According to Air New Zealand’s investor presentation, its non-fuel operating costs have risen 37 per cent since 2019, outpacing New Zealand CPI of 29 per cent over the same period. Landing charges have increased by 64 per cent, engineering materials by 45 per cent, air navigation charges by 37 per cent, and labour costs by 31 per cent.

The airline says its domestic fares have risen 32 per cent over that time, meaning it has absorbed a significant portion of the cost increase rather than passing it fully to customers. No interim dividend was declared, consistent with the airline’s Capital Management Framework.

How big is the engine challenge?

Engine maintenance delays remain the single largest drag on Air New Zealand’s earnings. While the airline received AU$46 million (NZ$55 million) in compensation from engine manufacturers during the half, it estimates an additional AU$76 million (NZ$90 million) of earnings could have been included in the result had its fleet operated as intended. That estimate, based on the airline’s internal modelling of capacity, passenger demand, and disruption costs, suggests the carrier would have been profitable without the engine issues.

Air New Zealand reports that up to eight aircraft were grounded at various points during the half. Seven of its 14 retrofitted Boeing 787-9 aircraft are now back in service, with a further four grounded Airbus neo and Boeing 787 aircraft expected to return throughout the 2026 calendar year. Compensation arrangements for certain engines are yet to be agreed for the second half, and the airline says this could materially impact full-year earnings.

What’s happening across the Tasman and beyond?

Trans-Tasman flights remain a bright spot, with capacity up 9 per cent year on year, supported by two new A321neo leased aircraft and the launch of the new Christchurch to Adelaide route in October 2025. Pacific Islands’ capacity grew 6.9 per cent. International long-haul capacity fell 4 per cent, constrained by grounded aircraft, though the airline says inbound demand remained solid and premium cabin revenue grew 10 per cent.

Domestically, Air New Zealand carried 5.1 million passengers, down 2 per cent, with capacity broadly flat. The airline says domestic demand has been slower than expected, though it notes signs of improvement in business travel later in the half. Across the group, 8.1 million passengers were carried, with a load factor of 83.6 per cent.

Where does Air New Zealand go from here?

Dame Therese Walsh Air NEw Zealand
Air New Zealand Chair, Dame Therese Walsh

Chair Dame Therese Walsh said, “Given the ongoing volatility, including continued global engine maintenance impacts and a slower recovery in domestic demand, the Board and I asked Nikhil to undertake a full strategy review when he took up the Chief Executive Officer role in October.”

CEO Nikhil Ravishankar said, “With the support of the Board, we are undertaking a comprehensive review of all aspects of the business, with the objective of returning the airline to sustained profitability through enhanced operational performance, growth and further cost transformation initiatives.”

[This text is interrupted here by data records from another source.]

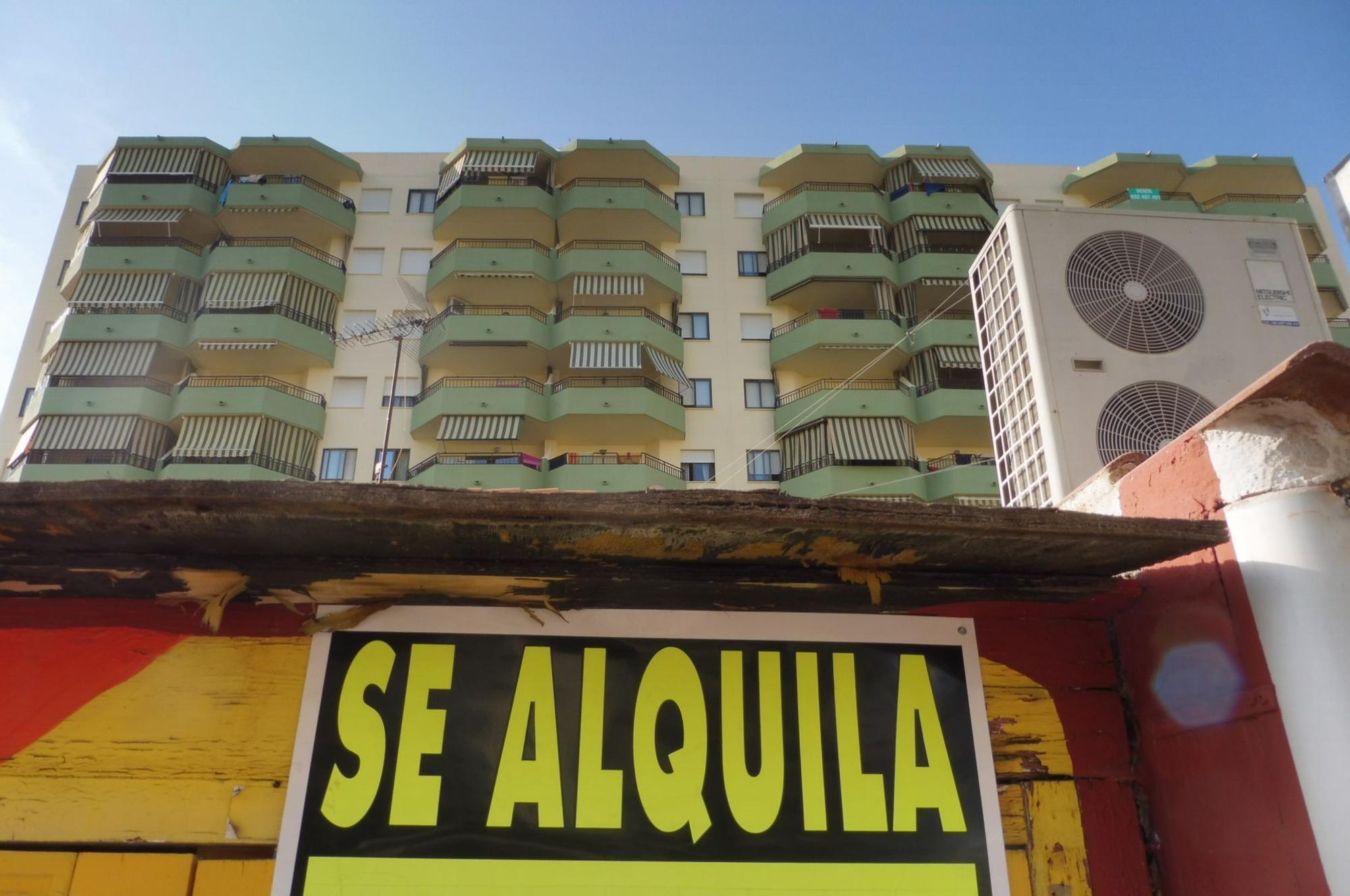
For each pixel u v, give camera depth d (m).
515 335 26.78
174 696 2.61
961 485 25.19
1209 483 2.75
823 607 2.86
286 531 2.36
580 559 2.60
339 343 27.78
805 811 2.61
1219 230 5.61
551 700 2.66
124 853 2.46
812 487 25.69
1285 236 5.64
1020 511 2.45
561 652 2.72
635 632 2.77
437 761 2.56
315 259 28.06
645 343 27.05
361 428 27.06
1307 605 2.39
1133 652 2.97
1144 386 5.07
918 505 2.39
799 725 2.71
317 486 2.20
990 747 2.77
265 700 2.63
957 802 2.68
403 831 2.48
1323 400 2.36
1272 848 2.37
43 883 2.42
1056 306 5.25
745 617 2.83
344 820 2.48
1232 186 30.81
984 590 2.83
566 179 31.02
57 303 30.98
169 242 28.42
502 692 2.66
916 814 2.65
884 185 31.73
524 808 2.53
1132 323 5.25
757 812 2.59
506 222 29.16
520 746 2.60
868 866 2.57
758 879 2.52
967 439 27.67
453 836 2.48
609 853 2.50
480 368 28.08
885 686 2.80
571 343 26.98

He added that regional on-time performance has improved to 83.9 per cent from 73.3 per cent following a schedule review and reset, and the airline was ranked second in the Asia-Pacific in the 2025 Cirium On-Time Performance Review.

Air New Zealand expects to take delivery of the first two of ten new GE-powered 787 Dreamliners at the end of the financial year, supporting widebody capacity growth of approximately 20 to 25 per cent over the next two years. The airline also recently launched its refreshed Koru loyalty program, including the new Koru Black tier, with Airpoints membership growing 8 per cent to over 5.2 million members.

For the second half, Air New Zealand expects earnings to be broadly in line with, or modestly below, the first half, based on current trading conditions and an assumed jet fuel price of US$85 per barrel. That guidance points to a full-year loss, though the airline cautions the outlook is subject to material uncertainty around engine return schedules and compensation negotiations.

By contrast, Qantas reported a $1.46 billion profit before tax for the same period.